> **Exercise brief**:
In the data below, which lines hold "name"? Copy every one.

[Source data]
⁂

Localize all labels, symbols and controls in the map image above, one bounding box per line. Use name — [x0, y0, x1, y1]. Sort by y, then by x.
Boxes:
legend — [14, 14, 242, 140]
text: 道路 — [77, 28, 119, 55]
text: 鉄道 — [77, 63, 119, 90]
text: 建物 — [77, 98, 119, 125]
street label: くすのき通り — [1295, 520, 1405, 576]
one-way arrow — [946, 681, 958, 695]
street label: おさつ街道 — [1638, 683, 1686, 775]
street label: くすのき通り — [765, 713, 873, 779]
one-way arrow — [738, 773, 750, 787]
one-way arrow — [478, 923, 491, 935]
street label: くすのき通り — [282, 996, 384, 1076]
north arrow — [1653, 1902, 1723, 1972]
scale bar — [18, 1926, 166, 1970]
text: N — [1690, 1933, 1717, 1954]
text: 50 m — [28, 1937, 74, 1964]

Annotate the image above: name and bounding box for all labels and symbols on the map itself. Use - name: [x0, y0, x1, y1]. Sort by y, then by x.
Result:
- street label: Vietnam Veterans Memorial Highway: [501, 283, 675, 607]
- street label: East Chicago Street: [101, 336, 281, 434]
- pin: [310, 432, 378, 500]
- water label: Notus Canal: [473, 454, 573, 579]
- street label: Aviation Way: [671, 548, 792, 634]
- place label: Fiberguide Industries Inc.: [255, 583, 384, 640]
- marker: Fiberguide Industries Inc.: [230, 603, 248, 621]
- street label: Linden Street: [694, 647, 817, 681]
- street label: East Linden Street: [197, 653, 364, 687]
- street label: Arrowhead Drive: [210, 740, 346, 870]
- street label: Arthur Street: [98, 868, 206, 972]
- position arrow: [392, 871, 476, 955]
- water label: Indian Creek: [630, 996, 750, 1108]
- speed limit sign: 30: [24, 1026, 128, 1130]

⁂

> **Exercise answer**:
Localize all labels, symbols and controls in the map image above, one bounding box per line. Use name — [x0, y0, x1, y1]. Sort by y, then by x.
Annotate the image above: name and bounding box for all labels and symbols on the map itself. Use - name: [x0, y0, x1, y1]. Sort by y, then by x.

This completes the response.